Stream processing is a popular paradigm that is becoming more relevant as many applications provide low-latency response time and new application domains emerge that naturally demand data to be processed in motion. One particularly attractive characteristic of the stream-processing paradigm is that it conceptually unifies batch processing (bounded/static historic data) and continuous near-real-time data processing (unbounded streaming event data).
Implementing a unified batch and streaming data architecture is in practice not seamless—near-real-time event data and bulk historic data use different storage systems (messages queues or logs vs. file systems or object stores). Consequently, running the same analysis now and at some arbitrary time in the future (e.g., months, possibly years ahead) means dealing with different data sources and APIs. Few systems are capable of handling both near-real-time streaming workloads and large batch workloads at the same time. And streaming workloads tend to be inherently dynamic, requiring both storage and compute to adjust continuously for maximum resource efficiency.

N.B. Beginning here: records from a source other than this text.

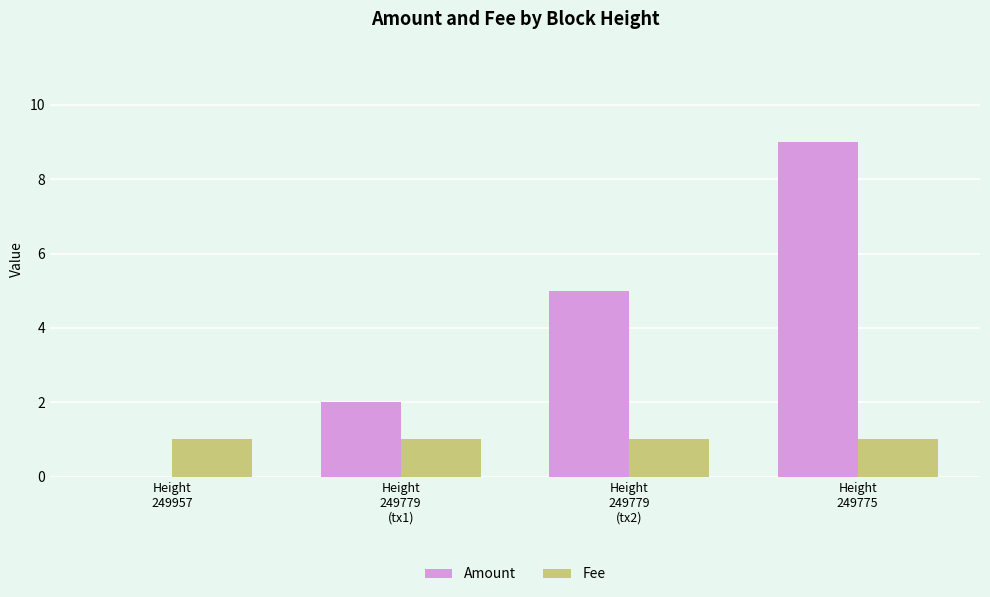

What is the sum of all Amount values?

16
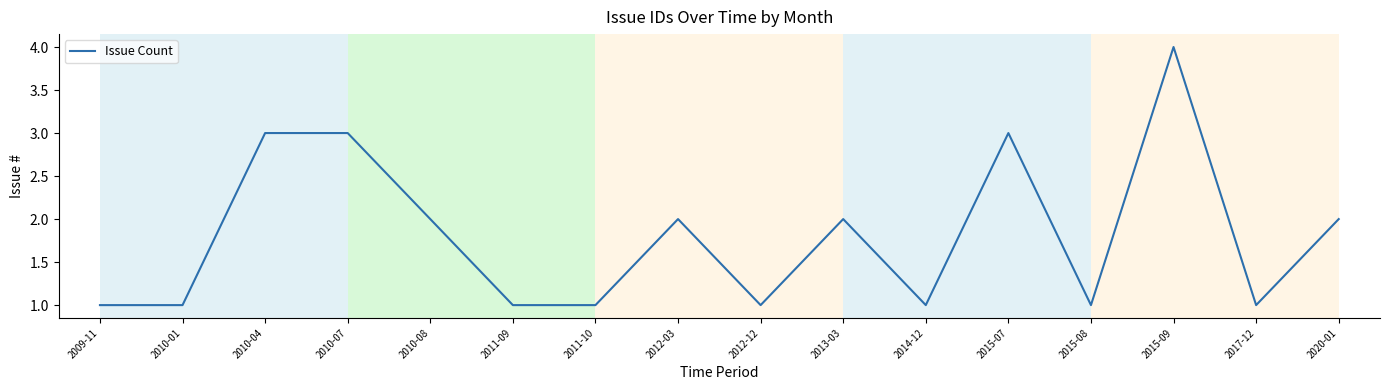

What position from the left is 2015-09?

14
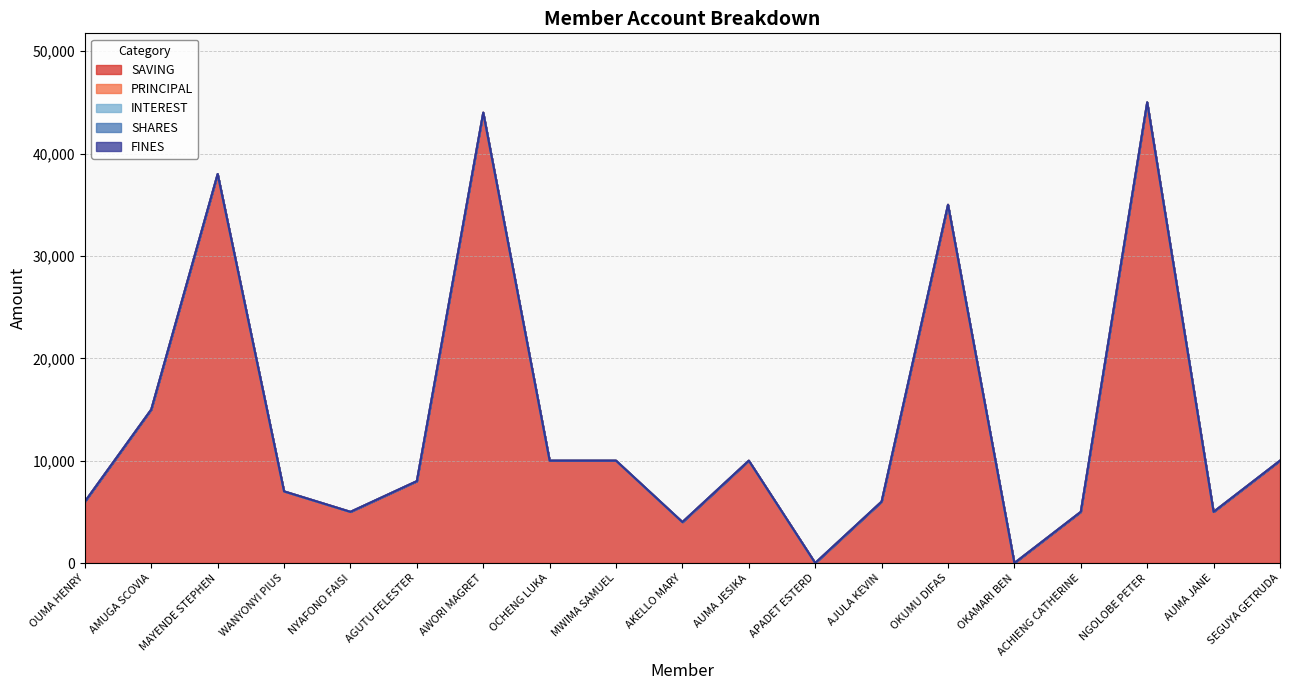

Is the value of SHARES at AMUGA SCOVIA greater than the value of SAVING at AKELLO MARY?

No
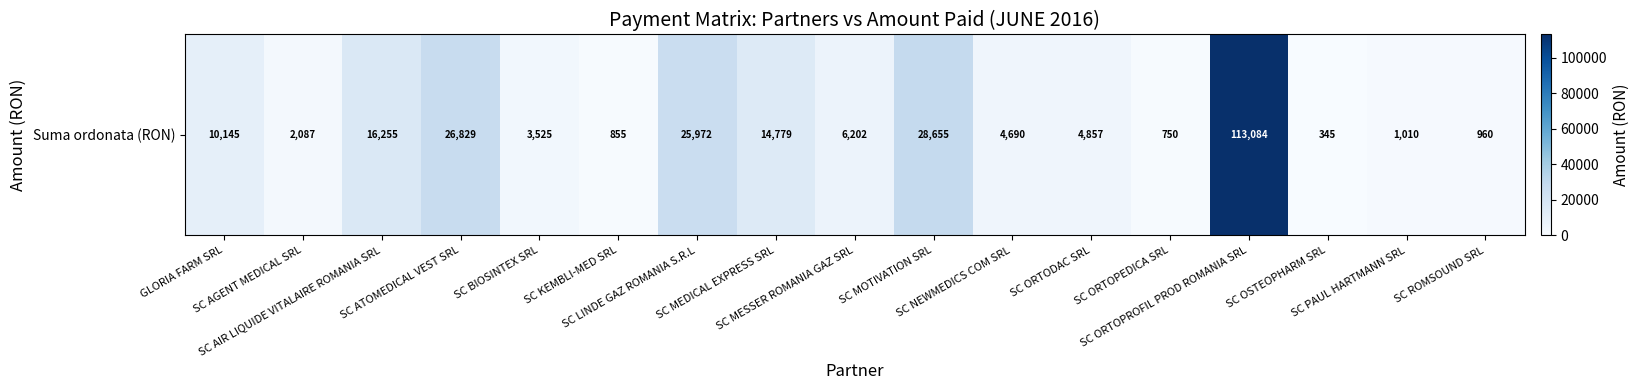

Which label corresponds to the smallest value in the chart?

SC OSTEOPHARM SRL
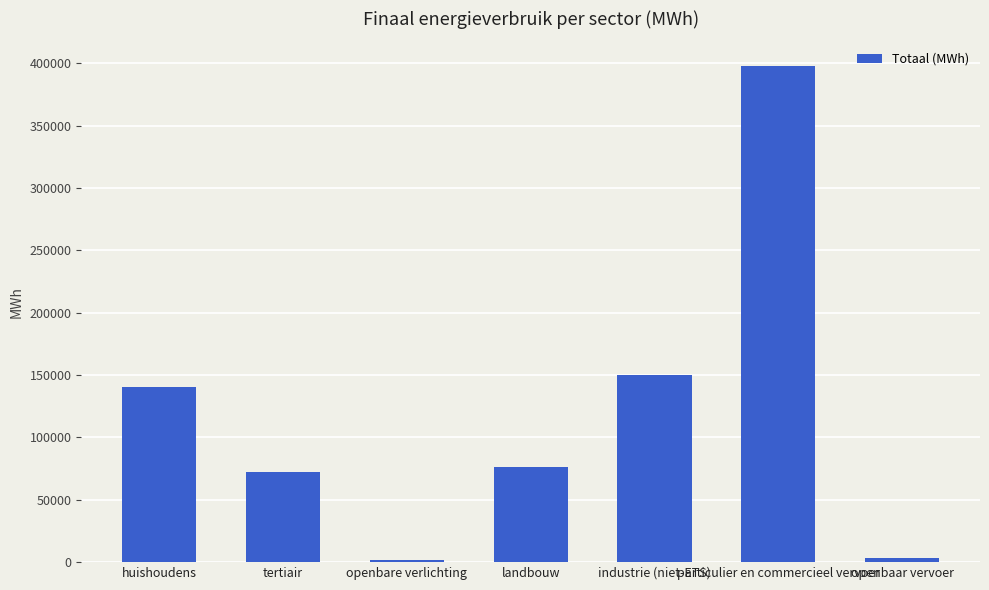

The chart shows a value of 112425.2 at tertiair. True or false?

False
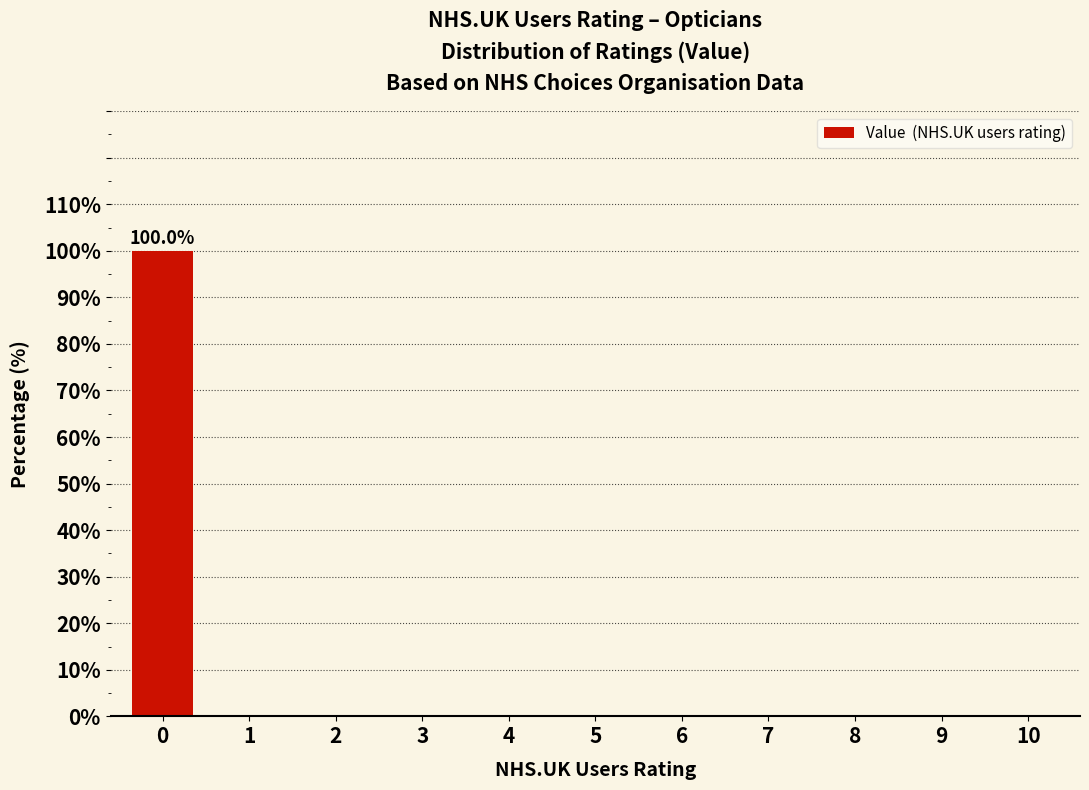

Reading left to right, extract all data points from this chart.

0=100	1=0	2=0	3=0	4=0	5=0	6=0	7=0	8=0	9=0	10=0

In this talk, we present an open source streaming data stack consisting of Pravega (stream storage) and Apache Flink (computation on streams). The combination of these two systems offers an unprecedented way of handling “everything as a stream,” while dynamically accommodating workload variations in a novel way. Pravega enables the ingestion capacity of a stream to grow and shrink according to workload and sends signals downstream to enable Flink to scale accordingly.
Pravega offers a permanent streaming storage, exposing an API than enables applications to access data in either near-real time or at any arbitrary time in the future in a uniform fashion. Apache Flink’s SQL and streaming APIs provide a common interface for processing continuous near-real-time data, sets of historic data, or combinations of both. A deep integration between these two systems gives end-to-end exactly-once semantics for pipelines of streams and stream processing and lets both systems jointly scale and adjust automatically to changing data rates.